Source document =
▬▬▬▬▬▬▬▬▬▬
The code tells R to calculate the number of rows in the data frame of florida airports which is the total number of florida airports and is represented and written as n.
The code tells R to calculate the mean centre of Florida airports. This is done by calculating the sum of florida airports longitude divided by the number of airports for mean centre of longitude and calculating by taking the sum of florida airports latitude divided by the number of airports for centre of latitude for the mean centre of latitude.Together mc_x and mc_y show the mean centre of florida airports.
The code tells R to plot the point of mean centre of longitude as a filled square at size of 2 in the colour blue.
▬▬▬▬▬▬▬▬▬▬
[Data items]
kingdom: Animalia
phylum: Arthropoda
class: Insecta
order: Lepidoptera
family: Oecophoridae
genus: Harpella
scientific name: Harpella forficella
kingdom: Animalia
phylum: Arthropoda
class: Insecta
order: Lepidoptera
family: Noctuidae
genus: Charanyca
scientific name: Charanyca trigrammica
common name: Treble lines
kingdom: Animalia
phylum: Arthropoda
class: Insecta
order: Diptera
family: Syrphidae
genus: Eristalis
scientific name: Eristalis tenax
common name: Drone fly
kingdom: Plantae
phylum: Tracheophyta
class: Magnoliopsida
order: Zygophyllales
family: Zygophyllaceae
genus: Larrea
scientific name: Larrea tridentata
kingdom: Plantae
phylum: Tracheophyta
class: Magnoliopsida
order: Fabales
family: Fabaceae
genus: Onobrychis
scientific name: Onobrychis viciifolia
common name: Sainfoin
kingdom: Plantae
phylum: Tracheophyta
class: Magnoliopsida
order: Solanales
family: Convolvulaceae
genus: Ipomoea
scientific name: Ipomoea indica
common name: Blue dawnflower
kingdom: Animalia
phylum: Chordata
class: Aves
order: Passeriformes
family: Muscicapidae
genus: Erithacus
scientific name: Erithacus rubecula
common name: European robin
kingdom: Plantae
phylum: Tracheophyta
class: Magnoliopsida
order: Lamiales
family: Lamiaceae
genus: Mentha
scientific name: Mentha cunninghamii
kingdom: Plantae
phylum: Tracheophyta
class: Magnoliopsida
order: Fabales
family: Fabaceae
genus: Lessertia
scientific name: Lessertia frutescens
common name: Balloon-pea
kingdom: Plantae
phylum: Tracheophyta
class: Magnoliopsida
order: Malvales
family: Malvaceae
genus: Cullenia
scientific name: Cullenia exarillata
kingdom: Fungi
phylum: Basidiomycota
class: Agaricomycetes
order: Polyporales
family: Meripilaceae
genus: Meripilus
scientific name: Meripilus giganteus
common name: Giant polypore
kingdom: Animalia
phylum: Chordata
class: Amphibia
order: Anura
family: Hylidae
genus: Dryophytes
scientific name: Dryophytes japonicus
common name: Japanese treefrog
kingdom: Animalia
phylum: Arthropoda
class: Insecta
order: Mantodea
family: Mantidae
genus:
▬▬▬▬▬▬▬▬▬▬
Aim A =
From the description of the Florida airports code, list every variable name it gives.
Aim B =
Please continue the description of the Florida airports code from the point where it stops.

Task result A =
n, mc_x, mc_y

Task result B =
The code tells R to calculate the weighted mean centre longitude and latitude of florida airports. This is done by multiplying the elevation of florida airports by the longitude or latitude of florida airports, ignoring the missing data and dividing it by the sum total elevation of florida airports
The code tells R to plot the point of weighted mean centre of latitude as a filled square at a size of 2 in the colour red.
The code tells R to create a legend for the map in the topright corner, the labels the points as “Mean centre” and “Weighted mean centre” with the corresponding blue and red coloured square symbols next to the names of the plot points for mean centre and weighted mean centre.
Question 10: What do the mean and weighted mean center tell you about the distribution of the aviation facilities in Florida and their elevation? Please explain. (3 marks)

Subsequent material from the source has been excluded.